*** Opening of Text block ***

Showing posts with label chi kung. Show all posts
Showing posts with label chi kung. Show all posts

Wednesday, 7 January 2015

The Benefits of Slow, Coordinated Movement for Health

When we think about exercise, we probably think of moving fast as being the thing; we might even think that the faster we move, the harder we push, the greater the benefit. But hold your horses! There are compelling reasons why spending some time on slow co-ordinated movement, such as in Chi Kung or Tai Chi, can bring benefits that we don’t get from going quicker.
One of these reasons is that when we move slowly we can move more accurately and with a much greater sensitivity to the actual experience of moving; we can have a greater sense of what is actually happening anatomically.
For instance, it may be that there are some movements which we are no longer able to do, that the range of movement of our limbs is restricted, possibly in ways which we are not even aware of. We may have come habitually to avoid certain movements, or shades of movement, without even realising it. Maybe we never completely flex our shoulder anymore; maybe we never turn our head 90 degrees to the left, maybe we never externally rotate our right leg. We probably used to be able to do these things, at least when we were a child, but gradually we have seized up in certain places, some muscles have become too tight whilst others are a bit weak and underused.

*** Close of Text block ***
*** Opening of Provided data ***

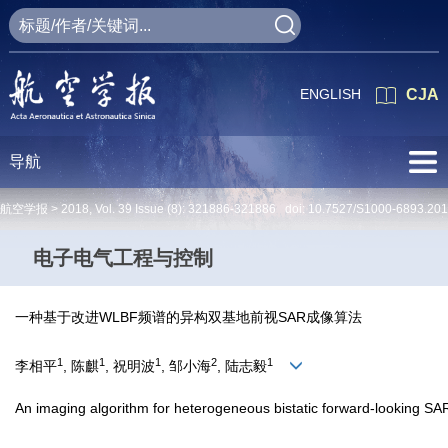
ENGLISH
CJA
导航
航空学报 >
2018
,
Vol. 39
Issue (8)
: 321886-321886 doi:
10.7527/S1000-6893.20
电子电气工程与控制
一种基于改进WLBF频谱的异构双基地前视SAR成像算法
1
1
1
2
1
李相平
, 陈麒
, 祝明波
, 邹小海
, 陆志毅
An imaging algorithm for heterogeneous bistatic forward-looking 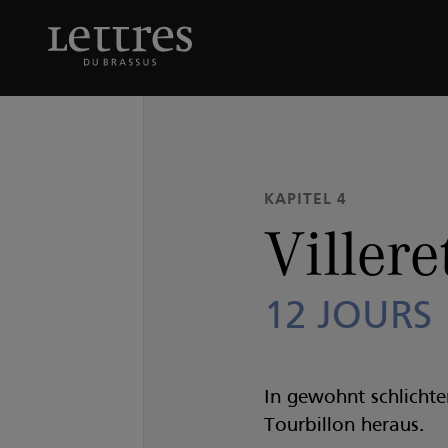
Skip
to
Villeret Tourbillon
12 J
main
content
KAPITEL 4
Villere
12 JOURS
In gewohnt schlichte
Tourbillon heraus.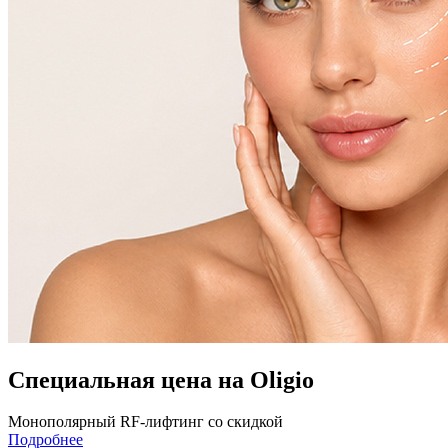
Специальная цена на Oligio
Монополярный RF-лифтинг со скидкой
Подробнее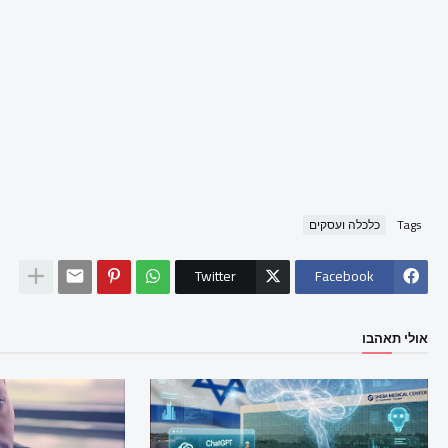
Tags
כלכלה ועסקים
Twitter
Facebook
אולי תאהבו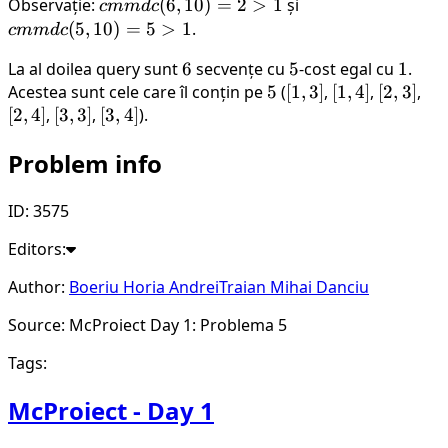
Observație:
cmmdc(6,
(
6
,
10
)
=
2
>
1
și
cmmdc(5,
c
mm
d
c
10) = 2
10) = 5
(
5
,
10
)
=
5
>
1
.
c
mm
d
c
> 1
> 1
La al doilea query sunt
6
6
secvențe cu
5
5
-cost egal cu
1
1
.
Acestea sunt cele care îl conțin pe
5
5
(
[1,
[
1
,
3
]
,
[1,
[
1
,
4
]
,
[2,
[
2
,
3
]
,
[2,
[
2
,
4
]
,
[3,
[
3
,
3
]
,
[3,
[
3
,
4
]
).
3]
4]
3]
4]
3]
4]
Problem info
ID: 3575
Editors:
Author:
Boeriu Horia Andrei
Traian Mihai Danciu
Source: McProiect Day 1: Problema 5
Tags:
McProiect - Day 1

*** Close of Provided data ***

Reproduce the passage on slow movement from "The Benefits of" to "from going quicker.". The lines above were taken from a separate source.

The Benefits of Slow, Coordinated Movement for Health

When we think about exercise, we probably think of moving fast as being the thing; we might even think that the faster we move, the harder we push, the greater the benefit. But hold your horses! There are compelling reasons why spending some time on slow co-ordinated movement, such as in Chi Kung or Tai Chi, can bring benefits that we don’t get from going quicker.